Vibe coding is also part of Spires’ coding routine. He uses AI coding agents on several platforms for both front-end and back-end personal projects. He called the technology a mixed experience but said it’s good in helping with prototyping, building out boilerplate, or scaffolding out a test; it removes menial tasks so that engineers can focus on building, shipping, and scaling products.
It seems the extra hours spent combing through the vibe weeds will simply become a tolerated tax on using the innovation.
Elvis Kimara, a young engineer, is learning that now. He just graduated with a master’s in AI and is building an AI-powered marketplace.
Like many coders, he said vibe coding has made his job harder and has often found vibe coding a joyless experience.
“There’s no more dopamine from solving a problem by myself. The AI just figures it out,” he said. At one of his last jobs, he said senior developers didn’t look to help young coders as much — some not understanding new vibe-coding models, while others delegated mentorship tasks to said AI models.
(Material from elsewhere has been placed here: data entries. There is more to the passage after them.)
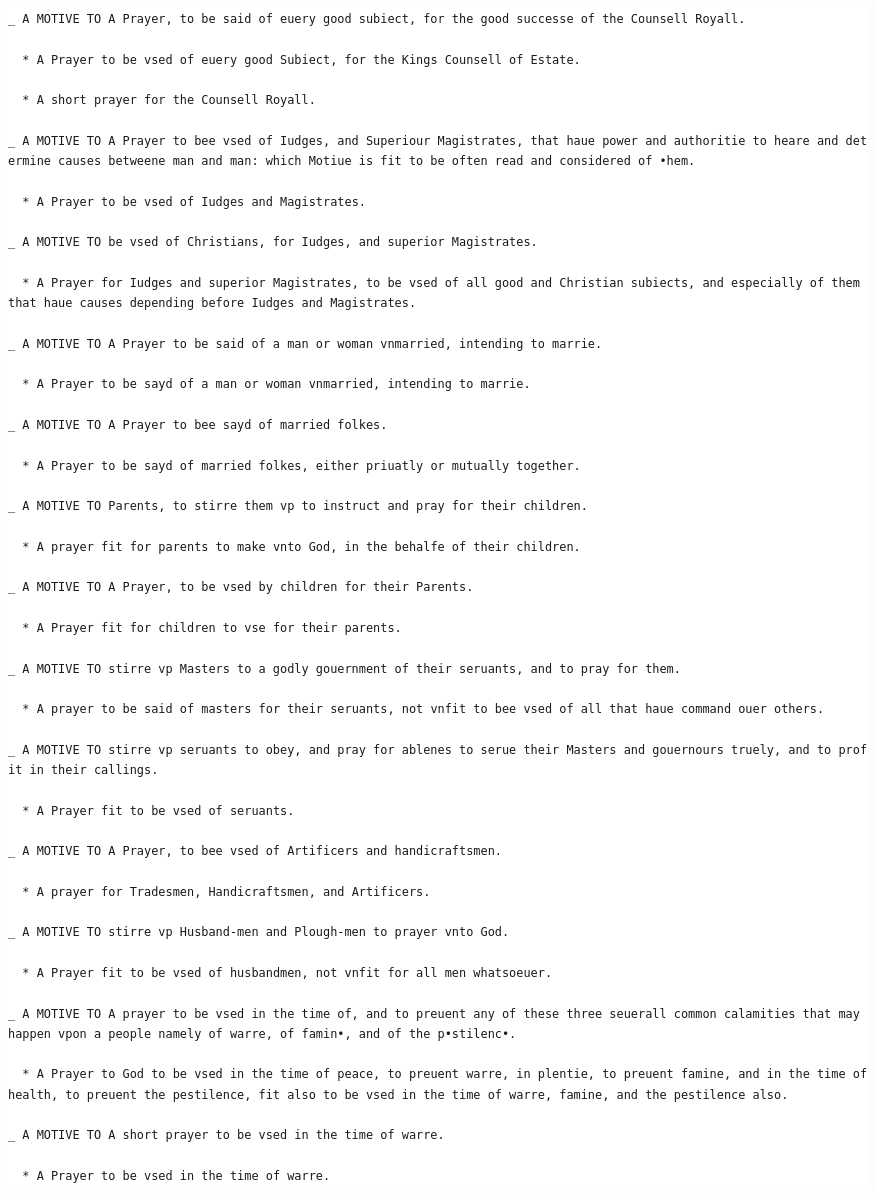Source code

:     _ A MOTIVE TO A Prayer, to be said of euery good subiect, for the good successe of the Counsell Royall.

      * A Prayer to be vsed of euery good Subiect, for the Kings Counsell of Estate.

      * A short prayer for the Counsell Royall.

    _ A MOTIVE TO A Prayer to bee vsed of Iudges, and Superiour Magistrates, that haue power and authoritie to heare and determine causes betweene man and man: which Motiue is fit to be often read and considered of •hem.

      * A Prayer to be vsed of Iudges and Magistrates.

    _ A MOTIVE TO be vsed of Christians, for Iudges, and superior Magistrates.

      * A Prayer for Iudges and superior Magistrates, to be vsed of all good and Christian subiects, and especially of them that haue causes depending before Iudges and Magistrates.

    _ A MOTIVE TO A Prayer to be said of a man or woman vnmarried, intending to marrie.

      * A Prayer to be sayd of a man or woman vnmarried, intending to marrie.

    _ A MOTIVE TO A Prayer to bee sayd of married folkes.

      * A Prayer to be sayd of married folkes, either priuatly or mutually together.

    _ A MOTIVE TO Parents, to stirre them vp to instruct and pray for their children.

      * A prayer fit for parents to make vnto God, in the behalfe of their children.

    _ A MOTIVE TO A Prayer, to be vsed by children for their Parents.

      * A Prayer fit for children to vse for their parents.

    _ A MOTIVE TO stirre vp Masters to a godly gouernment of their seruants, and to pray for them.

      * A prayer to be said of masters for their seruants, not vnfit to bee vsed of all that haue command ouer others.

    _ A MOTIVE TO stirre vp seruants to obey, and pray for ablenes to serue their Masters and gouernours truely, and to profit in their callings.

      * A Prayer fit to be vsed of seruants.

    _ A MOTIVE TO A Prayer, to bee vsed of Artificers and handicraftsmen.

      * A prayer for Tradesmen, Handicraftsmen, and Artificers.

    _ A MOTIVE TO stirre vp Husband-men and Plough-men to prayer vnto God.

      * A Prayer fit to be vsed of husbandmen, not vnfit for all men whatsoeuer.

    _ A MOTIVE TO A prayer to be vsed in the time of, and to preuent any of these three seuerall common calamities that may happen vpon a people namely of warre, of famin•, and of the p•stilenc•.

      * A Prayer to God to be vsed in the time of peace, to preuent warre, in plentie, to preuent famine, and in the time of health, to preuent the pestilence, fit also to be vsed in the time of warre, famine, and the pestilence also.

    _ A MOTIVE TO A short prayer to be vsed in the time of warre.

      * A Prayer to be vsed in the time of warre.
But, he said, “the pros far outweigh the cons,” and he’s prepared to pay the innovation tax.
“We won’t just be writing code; we’ll be guiding AI systems, taking accountability when things break, and acting more like consultants to machines,” Kimara said of the new normal for which he’s preparing.
“Even as I grow into a senior role, I’ll keep using it,” he continued. “It’s been a real accelerator for me. I make sure I review every line of AI-generated code so I learn even faster from it.”